**Task requirements**
Reproduce verbatim the portion of the passage on engine fuel control below that starts at the words "Hydro-mechanical fuel control, which" and stops after "power lever inputs.".

(Excerpted passage begins)

Hydro-mechanical fuel control, which consists of a simple mechanical actuator controlled by the operator. In other words, in this embodiment, GTEs are manipulated by hydro-mechanical control systems.
Hydro-mechanical/electronic fuel control, which is the former fuel flow controller with added an electronic control unit. This electronic unit performed the function of thrust setting, speed governing, and acceleration and deceleration in response to power lever inputs.
Digital electronic engine control (DEEC), in this embodiment, functions carried out after input data from the airframe and engine were processed by the DEEC computer included setting the variable vanes, positioning compressor start bleeds, controlling gas-generator, adjusting the augmenter segment sequence valve, and controlling the exhaust nozzle position.
Full authority digital engine (or electronic) control (FADEC), works by receiving multiple input variables of the current flight condition including air density, throttle lever position, engine temperatures, engine pressures, and many other parameters. The inputs are received by the electronic engine controller (EEC) and analyzed up to 70 times per second. Engine operating parameters such as fuel flow, stator vane position, air bleed valve position, and others are computed from this data and applied as appropriate. FADEC also controls engine starting and restarting procedures. The FADEC’s basic purpose is to provide optimum engine efficiency for a given flight condition [
1].

(Excerpted passage ends)
(Entries provided begins)

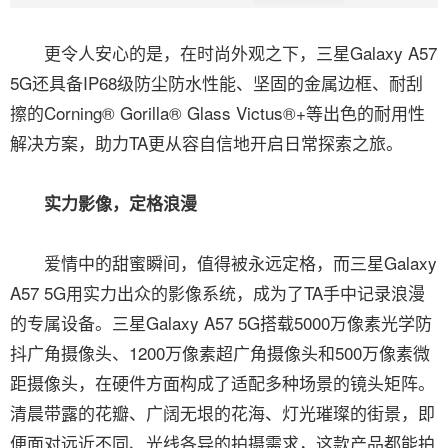
更令人安心的是，在时尚外观之下，三星Galaxy A57
5G还具备IP68级防尘防水性能、坚固的金属边框、耐刮
擦的Corning® Gorilla® Glass Victus®+等出色的耐用性
解决方案，助力TA更从容自信地开启日常探索之旅。
实力影像，定格浪漫
爱情中的甜蜜瞬间，值得被永远定格，而三星Galaxy
A57 5G用实力出众的影像系统，成为了TA手中记录浪漫
的专属设备。三星Galaxy A57 5G搭载5000万像素光学防
抖广角摄像头、1200万像素超广角摄像头和500万像素微
距摄像头，在硬件方面构成了适配多种场景的镜头矩阵。
清晨带露的花瓣、广阔无垠的花海、灯光璀璨的街景，即
便面对远近不同、光线各异的拍摄需求，这款产品都能拍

(Entries provided ends)

**Exercise result**
Hydro-mechanical fuel control, which consists of a simple mechanical actuator controlled by the operator. In other words, in this embodiment, GTEs are manipulated by hydro-mechanical control systems.
Hydro-mechanical/electronic fuel control, which is the former fuel flow controller with added an electronic control unit. This electronic unit performed the function of thrust setting, speed governing, and acceleration and deceleration in response to power lever inputs.